### Document layout analysis data
================================
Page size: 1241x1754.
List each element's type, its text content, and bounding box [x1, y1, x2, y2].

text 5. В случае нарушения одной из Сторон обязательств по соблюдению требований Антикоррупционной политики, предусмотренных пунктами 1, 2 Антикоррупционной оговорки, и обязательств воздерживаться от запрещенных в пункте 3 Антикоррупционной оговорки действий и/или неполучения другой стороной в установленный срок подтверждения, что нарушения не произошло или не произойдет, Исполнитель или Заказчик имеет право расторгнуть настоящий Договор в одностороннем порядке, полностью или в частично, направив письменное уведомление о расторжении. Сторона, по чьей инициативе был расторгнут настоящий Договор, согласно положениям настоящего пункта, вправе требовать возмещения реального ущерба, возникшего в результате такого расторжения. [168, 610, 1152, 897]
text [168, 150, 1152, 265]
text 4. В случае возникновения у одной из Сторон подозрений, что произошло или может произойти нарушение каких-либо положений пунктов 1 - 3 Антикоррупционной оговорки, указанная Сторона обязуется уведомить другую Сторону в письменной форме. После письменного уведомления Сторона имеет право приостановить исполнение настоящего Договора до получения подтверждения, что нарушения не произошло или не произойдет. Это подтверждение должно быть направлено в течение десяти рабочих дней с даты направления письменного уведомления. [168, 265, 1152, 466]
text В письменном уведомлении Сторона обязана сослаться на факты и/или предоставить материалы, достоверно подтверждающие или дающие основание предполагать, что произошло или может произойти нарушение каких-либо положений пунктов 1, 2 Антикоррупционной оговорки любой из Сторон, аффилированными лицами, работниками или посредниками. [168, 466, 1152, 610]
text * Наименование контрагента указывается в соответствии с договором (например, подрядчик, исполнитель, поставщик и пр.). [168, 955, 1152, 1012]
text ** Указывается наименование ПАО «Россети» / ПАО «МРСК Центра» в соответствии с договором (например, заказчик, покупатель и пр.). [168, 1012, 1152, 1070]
================================
Which lines of the records above contain the word "соответствии"? Report each one.

text * Наименование контрагента указывается в соответствии с договором (например, подрядчик, исполнитель, поставщик и пр.). [168, 955, 1152, 1012]
text ** Указывается наименование ПАО «Россети» / ПАО «МРСК Центра» в соответствии с договором (например, заказчик, покупатель и пр.). [168, 1012, 1152, 1070]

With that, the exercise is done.